Born Beulah Maude Durrant
(1873-08-27)27 August 1873
Toronto, Ontario, Canada
Died 7 October 1956(1956-10-07) (aged 83)
Los Angeles
Nationality Canadian
Known for Dance and choreography
Movement Modern/contemporary dance

Maud Allan (27 August 1873 – 7 October 1956) was a pianist-turned-actress, dancer and choreographer who is remembered for her "famously impressionistic mood settings".

She was born as Beulah Maude Durrant in Toronto, Ontario, Canada. Sources give contradictory dates for her year of birth, ranging from 1873 through 1880. She spent her early years in San Francisco, moving to Germany in 1895 to study piano at the Hochschule für Musik in Berlin. She later changed her name, prompted in part by the scandal surrounding her brother Theodore Durrant, who was hanged in 1898 for the sensational murder of two women in San Francisco. Allan never recuperated from the trauma of this event which had an effect on her for the rest of her life. The execution was immediately followed by her abandonment of piano-playing and the development of a new means of self-expression in dance.

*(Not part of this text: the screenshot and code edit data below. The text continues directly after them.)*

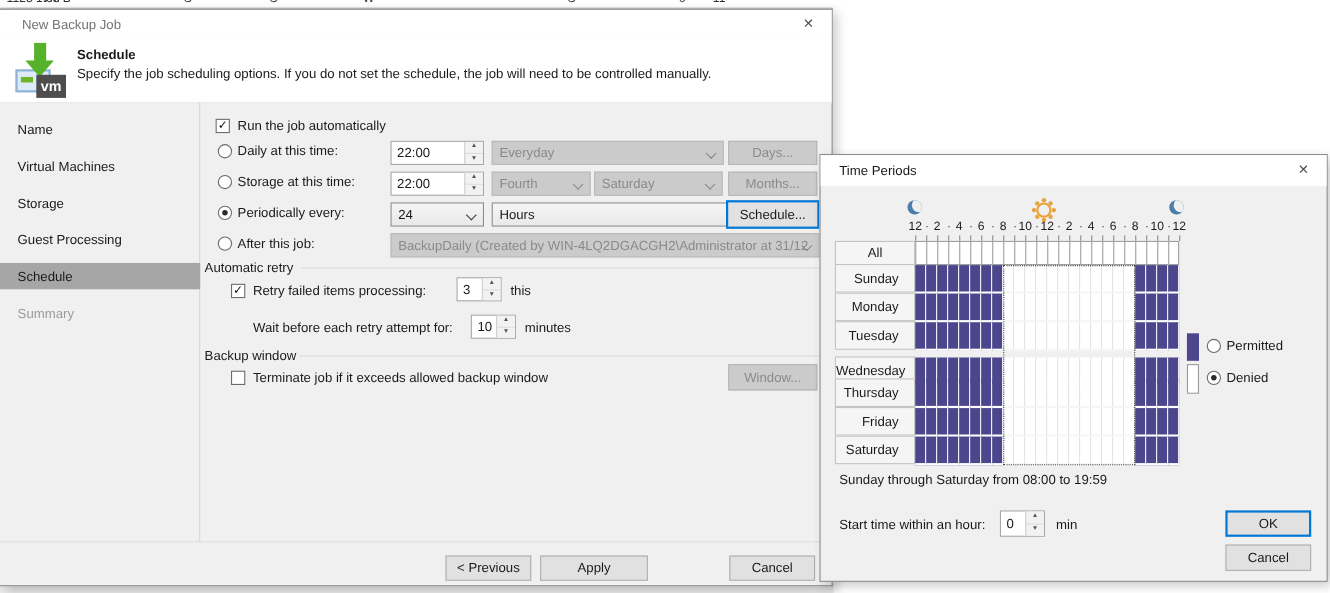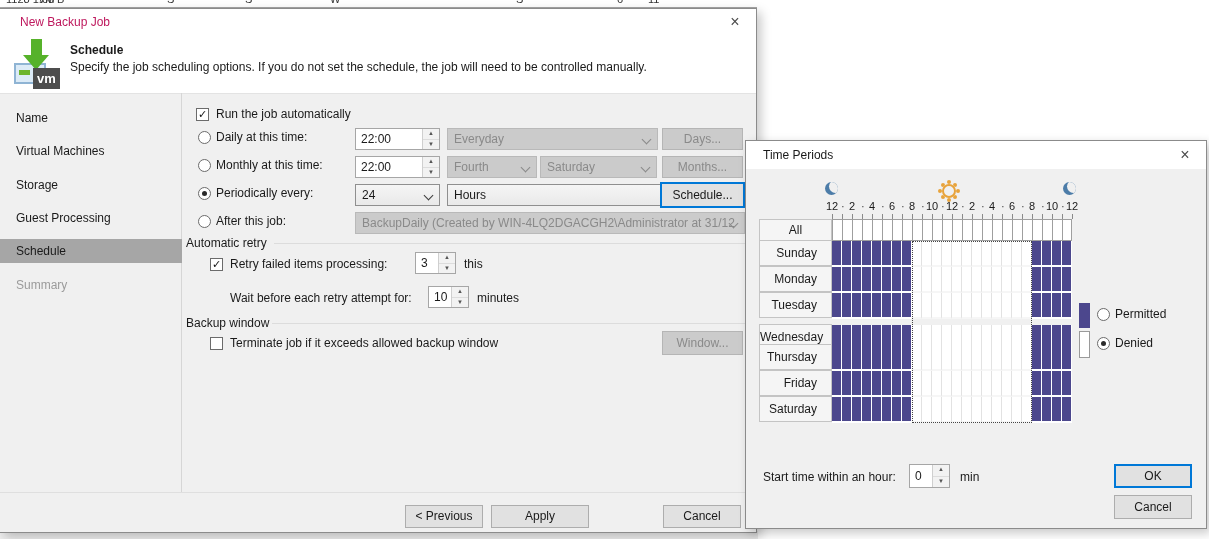--- a/index.html
+++ b/index.html
@@ -17,7 +17,7 @@
   .dlg { position:absolute; background:#f0f0f0; border:1px solid #8b8b8b;
     box-shadow:4px 4px 10px rgba(0,0,0,.22); }
   .titlebar { position:absolute; left:0; top:0; right:0; background:#fff; }
-  .dlg-title { position:absolute; left:20px; color:#be185d; }
+  .dlg-title { position:absolute; left:20px; color:#737373; }
   .close-x { position:absolute; right:10px; width:22px; text-align:center;
     font-size:16px; color:#4d4d4d; cursor:default; }
 

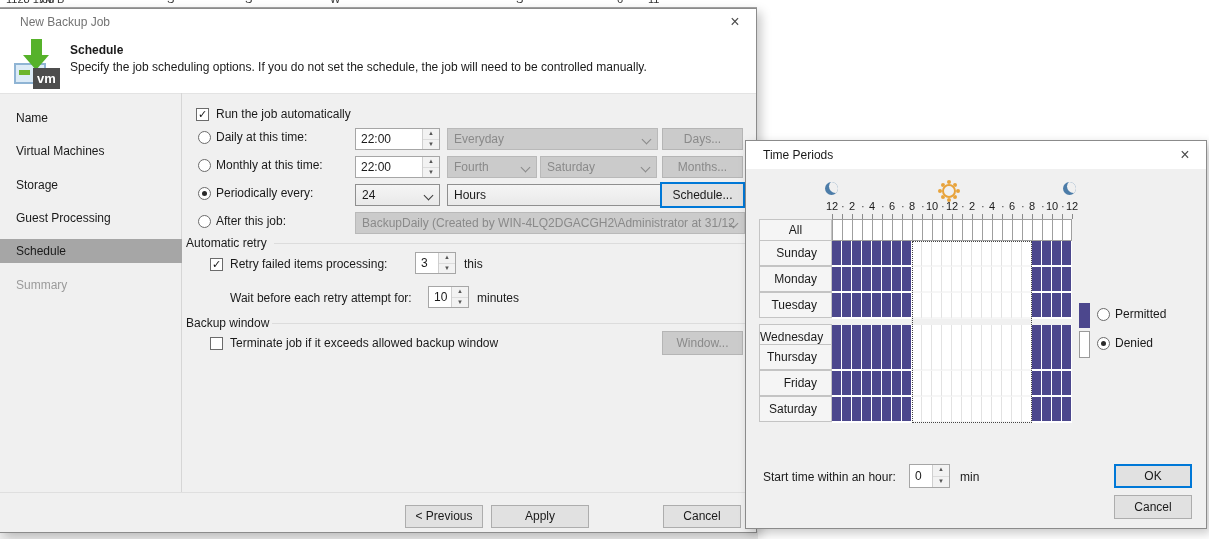--- a/index.html
+++ b/index.html
@@ -179,7 +179,7 @@
   <div class="btn dis-dark" style="left:662px;top:119px;width:81px;height:22px;line-height:20px">Days...</div>
 
   <span class="radio" style="left:198px;top:150px"></span>
-  <span class="lbl" style="left:216px;top:149px">Monthly at this time:</span>
+  <span class="lbl" style="left:216px;top:149px">Storage at this time:</span>
   <div class="spinfield" style="left:355px;top:147px;width:85px">
     <span>22:00</span>
     <span class="spin">

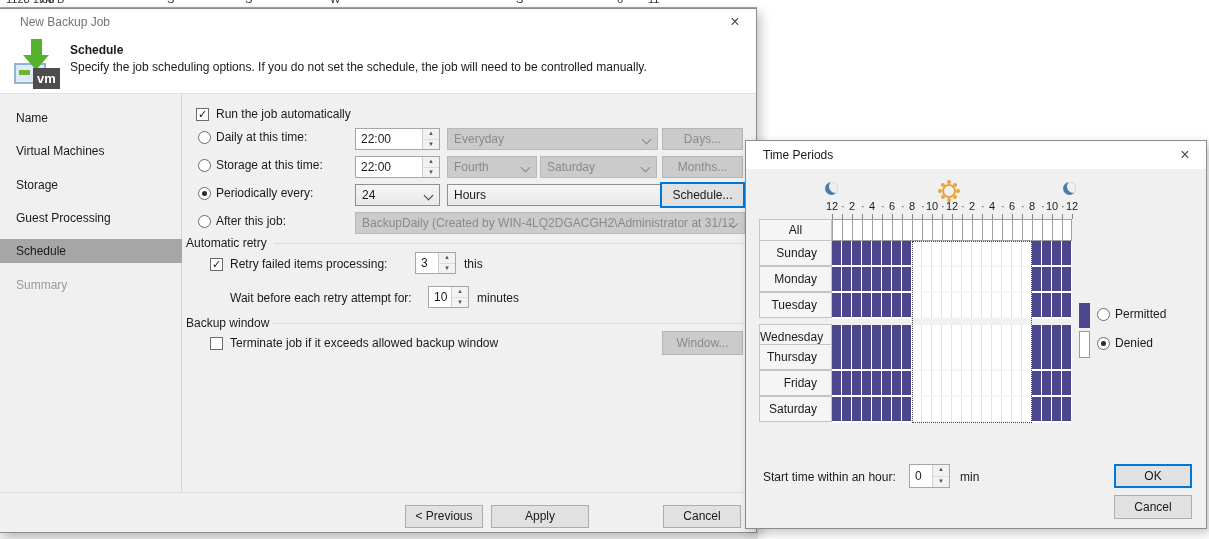--- a/index.html
+++ b/index.html
@@ -541,6 +541,7 @@
   <span class="radio sel" style="left:351px;top:196px"></span>
   <span class="lbl" style="left:369px;top:195px">Denied</span>
 
+  <div id="status-text">Sunday through Saturday from 08:00 to 19:59</div>
 
   <span class="lbl" style="left:17px;top:329px">Start time within an hour:</span>
   <div class="spinfield" style="left:163px;top:323px;width:41px;height:24px;padding-top:4px">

In 1900, in need of money, Allan is said to have illustrated an encyclopaedia for women titled Illustriertes Konversations-Lexikon der Frau. Shortly thereafter, she began dancing professionally. Although athletic, and having great imagination, she had little formal dance training. She was once compared to professional dancer and legend Isadora Duncan, which greatly enraged her, as she disliked Duncan.

She designed and often sewed her own costumes, which were creative. In 1906 her production Vision of Salomé opened in Vienna. Based loosely on Oscar Wilde's play, Salomé, her version of the Dance of the Seven Veils became famous (and to some notorious) and she was billed as "The Salomé Dancer". Her book My Life and Dancing was published in 1908 and that year she toured England, with 250 performances in less than one year.

In 1910, she left Europe to travel. Over the next five years she visited the United States, Australia, Africa, and Asia. In 1915 she starred as "Demetra" in the silent film, The Rug Maker's Daughter.

In 1918 the British MP Noel Pemberton Billing, in his own journal, Vigilante, published an article, "The Cult of the Clitoris" which implied that Allan, then appearing in her Vision of Salome, was a lesbian associate of German wartime conspirators.